**What you will do**
Word for word, repeat the data that follows. Do not include the pictures.
···
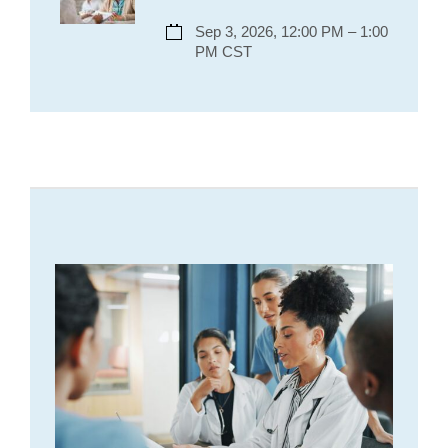
Sep 3, 2026, 12:00 PM – 1:00
PM CST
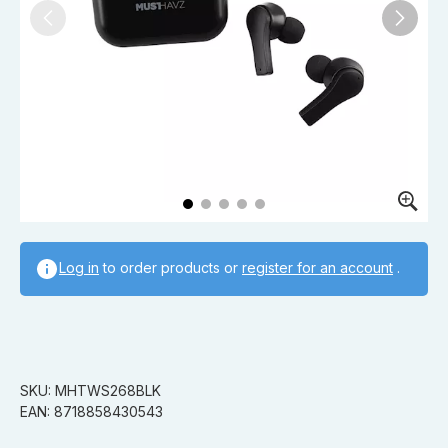
Log in
to order products or
register for an account
.
SKU: MHTWS268BLK
EAN: 8718858430543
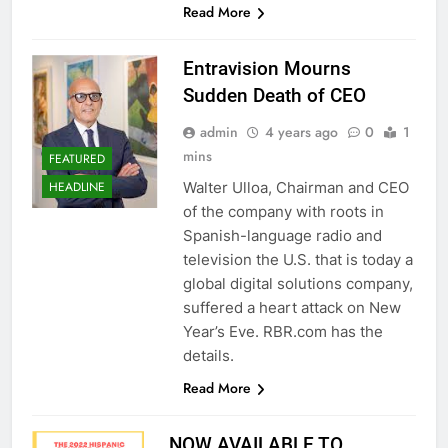
Read More
Entravision Mourns
Sudden Death of CEO
admin
4 years ago
0
1
mins
FEATURED
Walter Ulloa, Chairman and CEO
HEADLINE
of the company with roots in
Spanish-language radio and
television the U.S. that is today a
global digital solutions company,
suffered a heart attack on New
Year’s Eve. RBR.com has the
details.
Read More
NOW AVAILABLE TO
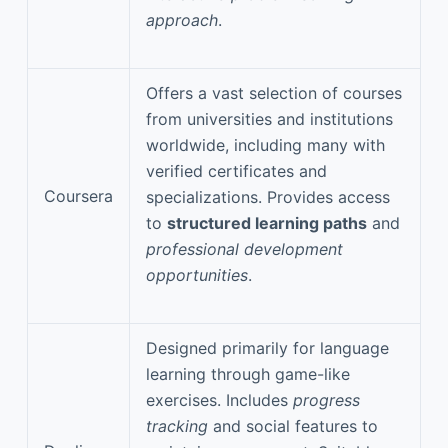
approach
.
Offers a vast selection of courses
from universities and institutions
worldwide, including many with
verified certificates and
Coursera
specializations. Provides access
to
structured learning paths
and
professional development
opportunities
.
Designed primarily for language
learning through game-like
exercises. Includes
progress
tracking
and social features to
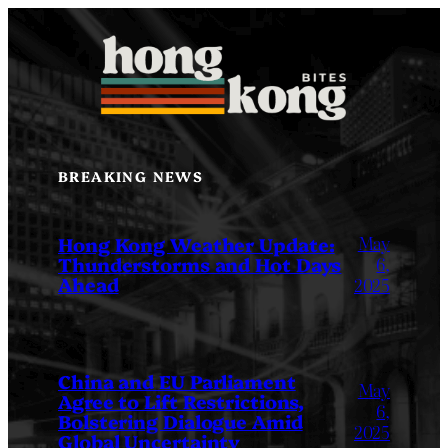
Skip
to
content
BREAKING NEWS
May
Hong Kong Weather Update:
Thunderstorms and Hot Days
6,
Ahead
2025
China and EU Parliament
May
Agree to Lift Restrictions,
6,
Bolstering Dialogue Amid
2025
Global Uncertainty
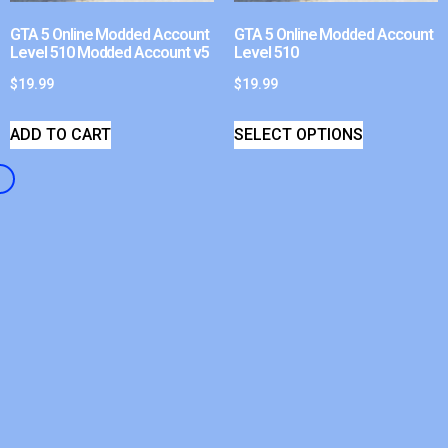
GTA 5 Online Modded Account
GTA 5 Online Modded Account
Level 510 Modded Account v5
Level 510
$
19.99
$
19.99
ADD TO CART
SELECT OPTIONS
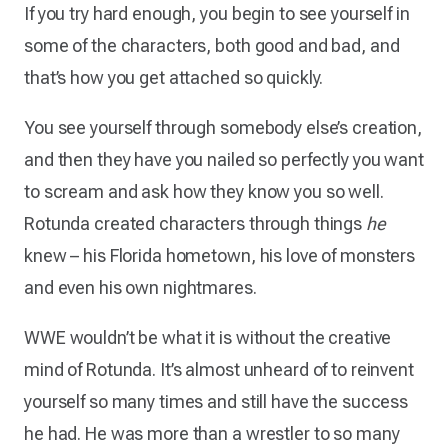
If you try hard enough, you begin to see yourself in
some of the characters, both good and bad, and
that’s how you get attached so quickly.
You see yourself through somebody else’s creation,
and then they have you nailed so perfectly you want
to scream and ask how they know you so well.
Rotunda created characters through things
he
knew – his Florida hometown, his love of monsters
and even his own nightmares.
WWE wouldn’t be what it is without the creative
mind of Rotunda. It’s almost unheard of to reinvent
yourself so many times and still have the success
he had. He was more than a wrestler to so many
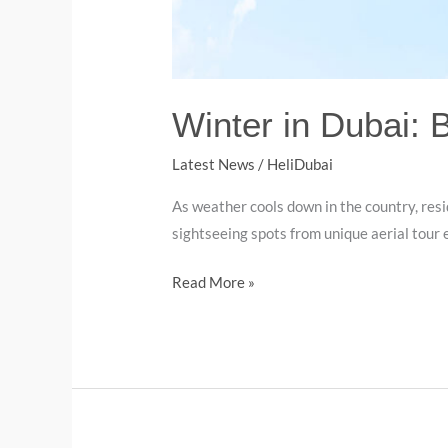
Winter in Dubai: 
Latest News
/
HeliDubai
As weather cools down in the country, resi
sightseeing spots from unique aerial tour e
Read More »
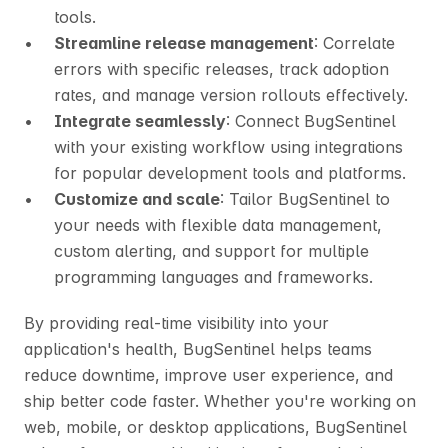
tools.
Streamline release management
: Correlate 
errors with specific releases, track adoption 
rates, and manage version rollouts effectively.
Integrate seamlessly
: Connect BugSentinel 
with your existing workflow using integrations 
for popular development tools and platforms.
Customize and scale
: Tailor BugSentinel to 
your needs with flexible data management, 
custom alerting, and support for multiple 
programming languages and frameworks.
By providing real-time visibility into your 
application's health, BugSentinel helps teams 
reduce downtime, improve user experience, and 
ship better code faster. Whether you're working on 
web, mobile, or desktop applications, BugSentinel 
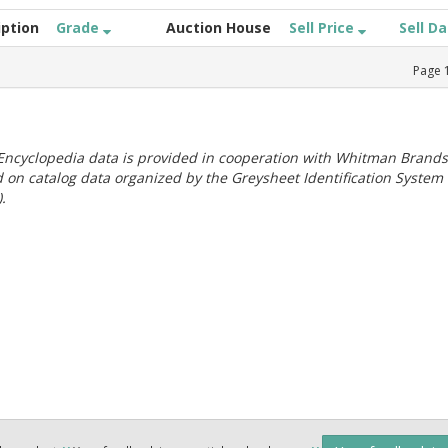
iption
Grade
Auction House
Sell Price
Sell D
Page
ncyclopedia data is provided in cooperation with Whitman Brands
 on catalog data organized by the Greysheet Identification System
.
···
**Task result**
Sep 3, 2026, 12:00 PM – 1:00
PM CST
Log in
to order products or
register for an account
.
SKU: MHTWS268BLK
EAN: 8718858430543
Read More
Entravision Mourns
Sudden Death of CEO
admin
4 years ago
0
1
mins
FEATURED
Walter Ulloa, Chairman and CEO
HEADLINE
of the company with roots in
Spanish-language radio and
television the U.S. that is today a
global digital solutions company,
suffered a heart attack on New
Year’s Eve. RBR.com has the
details.
Read More
NOW AVAILABLE TO
approach
.
Offers a vast selection of courses
from universities and institutions
worldwide, including many with
verified certificates and
Coursera
specializations. Provides access
to
structured learning paths
and
professional development
opportunities
.
Designed primarily for language
learning through game-like
exercises. Includes
progress
tracking
and social features to
Skip
to
content
BREAKING NEWS
May
Hong Kong Weather Update:
Thunderstorms and Hot Days
6,
Ahead
2025
China and EU Parliament
May
Agree to Lift Restrictions,
6,
Bolstering Dialogue Amid
2025
Global Uncertainty
GTA 5 Online Modded Account
GTA 5 Online Modded Account
Level 510 Modded Account v5
Level 510
$
19.99
$
19.99
ADD TO CART
SELECT OPTIONS
If you try hard enough, you begin to see yourself in
some of the characters, both good and bad, and
that’s how you get attached so quickly.
You see yourself through somebody else’s creation,
and then they have you nailed so perfectly you want
to scream and ask how they know you so well.
Rotunda created characters through things
he
knew – his Florida hometown, his love of monsters
and even his own nightmares.
WWE wouldn’t be what it is without the creative
mind of Rotunda. It’s almost unheard of to reinvent
yourself so many times and still have the success
he had. He was more than a wrestler to so many
Winter in Dubai: 
Latest News
/
HeliDubai
As weather cools down in the country, resi
sightseeing spots from unique aerial tour e
Read More »
tools.
Streamline release management
: Correlate 
errors with specific releases, track adoption 
rates, and manage version rollouts effectively.
Integrate seamlessly
: Connect BugSentinel 
with your existing workflow using integrations 
for popular development tools and platforms.
Customize and scale
: Tailor BugSentinel to 
your needs with flexible data management, 
custom alerting, and support for multiple 
programming languages and frameworks.
By providing real-time visibility into your 
application's health, BugSentinel helps teams 
reduce downtime, improve user experience, and 
ship better code faster. Whether you're working on 
web, mobile, or desktop applications, BugSentinel 
iption
Grade
Auction House
Sell Price
Sell D
Page
ncyclopedia data is provided in cooperation with Whitman Brands
 on catalog data organized by the Greysheet Identification System
.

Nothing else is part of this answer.